§ WORK TO BE COMPLETED
The expected result is every line of the records, printed exactly.

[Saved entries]
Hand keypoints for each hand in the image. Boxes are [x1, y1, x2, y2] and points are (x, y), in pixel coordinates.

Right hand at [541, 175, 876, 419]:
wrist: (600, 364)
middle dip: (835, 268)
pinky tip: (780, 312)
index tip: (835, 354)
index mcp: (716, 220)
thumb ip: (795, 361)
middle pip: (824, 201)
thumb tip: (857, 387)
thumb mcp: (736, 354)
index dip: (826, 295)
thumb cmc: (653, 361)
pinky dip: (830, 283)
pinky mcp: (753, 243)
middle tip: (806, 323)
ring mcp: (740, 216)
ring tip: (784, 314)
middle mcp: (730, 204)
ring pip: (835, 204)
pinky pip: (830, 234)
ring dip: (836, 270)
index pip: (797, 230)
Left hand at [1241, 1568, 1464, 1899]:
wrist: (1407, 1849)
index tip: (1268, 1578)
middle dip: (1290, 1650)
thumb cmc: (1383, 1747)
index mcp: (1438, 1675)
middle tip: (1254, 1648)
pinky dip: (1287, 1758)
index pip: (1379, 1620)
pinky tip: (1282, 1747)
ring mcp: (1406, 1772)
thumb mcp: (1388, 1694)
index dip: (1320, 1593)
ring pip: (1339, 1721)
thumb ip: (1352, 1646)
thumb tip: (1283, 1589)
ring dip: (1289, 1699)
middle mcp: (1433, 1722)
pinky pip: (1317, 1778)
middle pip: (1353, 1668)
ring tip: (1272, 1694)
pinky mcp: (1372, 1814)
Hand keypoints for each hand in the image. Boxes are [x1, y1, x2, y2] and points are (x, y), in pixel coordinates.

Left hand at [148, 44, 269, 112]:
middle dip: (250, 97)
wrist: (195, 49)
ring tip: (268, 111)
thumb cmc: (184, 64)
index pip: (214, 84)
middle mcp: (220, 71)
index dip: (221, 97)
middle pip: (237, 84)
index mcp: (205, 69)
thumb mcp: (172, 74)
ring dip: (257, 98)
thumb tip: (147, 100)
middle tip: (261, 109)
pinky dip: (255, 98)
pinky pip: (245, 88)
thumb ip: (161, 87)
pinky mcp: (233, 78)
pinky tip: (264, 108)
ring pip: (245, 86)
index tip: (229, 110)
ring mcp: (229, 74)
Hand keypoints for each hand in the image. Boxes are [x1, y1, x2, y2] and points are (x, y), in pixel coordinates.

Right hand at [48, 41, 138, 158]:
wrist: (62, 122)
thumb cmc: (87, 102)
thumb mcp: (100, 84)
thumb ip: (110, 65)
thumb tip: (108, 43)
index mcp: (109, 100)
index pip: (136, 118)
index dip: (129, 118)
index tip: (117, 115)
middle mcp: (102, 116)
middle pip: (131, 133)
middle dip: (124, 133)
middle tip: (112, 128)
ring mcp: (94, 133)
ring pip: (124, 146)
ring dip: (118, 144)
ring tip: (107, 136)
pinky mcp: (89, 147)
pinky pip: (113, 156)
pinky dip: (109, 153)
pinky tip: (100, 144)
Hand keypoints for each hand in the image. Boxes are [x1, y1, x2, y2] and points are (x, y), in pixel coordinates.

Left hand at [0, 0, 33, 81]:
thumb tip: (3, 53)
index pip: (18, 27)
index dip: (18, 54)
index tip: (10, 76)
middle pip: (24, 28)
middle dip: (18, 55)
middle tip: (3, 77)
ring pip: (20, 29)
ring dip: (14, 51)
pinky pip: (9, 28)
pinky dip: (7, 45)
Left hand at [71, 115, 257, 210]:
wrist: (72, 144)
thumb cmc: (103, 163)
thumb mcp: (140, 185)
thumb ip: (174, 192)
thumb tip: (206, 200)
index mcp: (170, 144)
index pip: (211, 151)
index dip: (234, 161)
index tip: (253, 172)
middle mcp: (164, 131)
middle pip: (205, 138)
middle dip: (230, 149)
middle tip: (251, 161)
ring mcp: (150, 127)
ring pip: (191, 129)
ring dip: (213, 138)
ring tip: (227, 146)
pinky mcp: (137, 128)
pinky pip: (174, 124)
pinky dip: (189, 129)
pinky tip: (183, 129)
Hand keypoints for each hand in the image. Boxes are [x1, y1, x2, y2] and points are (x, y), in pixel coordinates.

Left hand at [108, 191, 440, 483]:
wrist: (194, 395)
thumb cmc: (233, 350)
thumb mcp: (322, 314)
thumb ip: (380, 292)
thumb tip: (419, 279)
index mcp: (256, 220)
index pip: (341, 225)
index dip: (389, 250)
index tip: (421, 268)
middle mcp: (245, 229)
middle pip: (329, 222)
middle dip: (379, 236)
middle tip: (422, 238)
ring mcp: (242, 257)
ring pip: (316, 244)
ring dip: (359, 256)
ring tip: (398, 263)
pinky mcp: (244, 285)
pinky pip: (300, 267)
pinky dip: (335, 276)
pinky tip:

§ RESULT BELOW
Hand keypoints for each hand in the image. Boxes are [x1, y1, x2, y2] and points are (x, y), in pixel coordinates.

Right hand at [541, 175, 876, 419]:
wrist: (600, 364)
middle dip: (835, 268)
pinky tip: (780, 312)
index tip: (835, 354)
index mcp: (716, 220)
thumb ip: (795, 361)
middle pip: (824, 201)
thumb tip: (857, 387)
thumb mcp: (736, 354)
index dip: (826, 295)
thumb cmc: (653, 361)
pinky dip: (830, 283)
pinky mcp: (753, 243)
middle tip: (806, 323)
ring mcp: (740, 216)
ring tip: (784, 314)
middle mcp: (730, 204)
ring pip: (835, 204)
pinky pip: (830, 234)
ring dip: (836, 270)
index pip: (797, 230)
Left hand at [1241, 1568, 1464, 1899]:
wrist: (1407, 1849)
index tip: (1268, 1578)
middle dip: (1290, 1650)
thumb cmc: (1383, 1747)
index mcp: (1438, 1675)
middle tip: (1254, 1648)
pinky dip: (1287, 1758)
index pip: (1379, 1620)
pinky tip: (1282, 1747)
ring mcp: (1406, 1772)
thumb mcp: (1388, 1694)
index dip: (1320, 1593)
ring pip: (1339, 1721)
thumb ip: (1352, 1646)
thumb tip: (1283, 1589)
ring dip: (1289, 1699)
middle mcp: (1433, 1722)
pinky pip: (1317, 1778)
middle pip: (1353, 1668)
ring tip: (1272, 1694)
pinky mcp: (1372, 1814)
Hand keypoints for each hand in the image. Boxes are [x1, y1, x2, y2] and points are (x, y), in pixel coordinates.

Left hand at [148, 44, 269, 112]:
middle dip: (250, 97)
wrist: (195, 49)
ring tip: (268, 111)
thumb cmc: (184, 64)
index pip: (214, 84)
middle mcp: (220, 71)
index dip: (221, 97)
middle pip: (237, 84)
index mcp: (205, 69)
thumb mcp: (172, 74)
ring dip: (257, 98)
thumb tip: (147, 100)
middle tip: (261, 109)
pinky dip: (255, 98)
pinky pip: (245, 88)
thumb ip: (161, 87)
pinky mcp: (233, 78)
pinky tip: (264, 108)
ring pip: (245, 86)
index tip: (229, 110)
ring mcp: (229, 74)
Hand keypoints for each hand in the image. Boxes are [x1, y1, x2, y2] and points are (x, y), in pixel coordinates.

Right hand at [48, 41, 138, 158]:
wrist: (62, 122)
thumb cmc: (87, 102)
thumb mcp: (100, 84)
thumb ip: (110, 65)
thumb tip: (108, 43)
index mcp: (109, 100)
index pip: (136, 118)
index dip: (129, 118)
index tip: (117, 115)
middle mcp: (102, 116)
middle pip: (131, 133)
middle dip: (124, 133)
middle tip: (112, 128)
ring mcp: (94, 133)
ring pip: (124, 146)
ring dip: (118, 144)
ring tip: (107, 136)
pinky mcp: (89, 147)
pinky pip: (113, 156)
pinky dip: (109, 153)
pinky tip: (100, 144)
Hand keypoints for each hand in the image. Boxes are [x1, y1, x2, y2] and points are (x, y), in pixel coordinates.

Left hand at [0, 0, 33, 81]:
thumb tip: (3, 53)
index pip: (18, 27)
index dip: (18, 54)
index tip: (10, 76)
middle pip: (24, 28)
middle dip: (18, 55)
middle tip: (3, 77)
ring pip: (20, 29)
ring dip: (14, 51)
pinky pip: (9, 28)
pinky dip: (7, 45)
Left hand at [71, 115, 257, 210]:
wrist: (72, 144)
thumb cmc: (103, 163)
thumb mcp: (140, 185)
thumb ip: (174, 192)
thumb tip: (206, 200)
index mcp: (170, 144)
index pip: (211, 151)
index dip: (234, 161)
index tip: (253, 172)
middle mcp: (164, 131)
middle pip: (205, 138)
middle dip: (230, 149)
middle tip: (251, 161)
ring mcp: (150, 127)
ring pip: (191, 129)
ring dip: (213, 138)
ring tip: (227, 146)
pinky mcp: (137, 128)
pinky pip: (174, 124)
pinky dip: (189, 129)
pinky tip: (183, 129)
Hand keypoints for each hand in the image. Boxes are [x1, y1, x2, y2] and points are (x, y), in pixel coordinates.

Left hand at [108, 191, 440, 483]:
wrist: (194, 395)
thumb cmc: (233, 350)
thumb mcp: (322, 314)
thumb ip: (380, 292)
thumb tip: (419, 279)
index mcp: (256, 220)
index pip: (341, 225)
index dip: (389, 250)
index tip: (421, 268)
middle mcp: (245, 229)
middle pip: (329, 222)
middle dip: (379, 236)
middle tip: (422, 238)
ring mcp: (242, 257)
ring pip: (316, 244)
ring dip: (359, 256)
ring tip: (398, 263)
pinky mcp: (244, 285)
pinky pip: (300, 267)
pinky dip: (335, 276)
pinky tip:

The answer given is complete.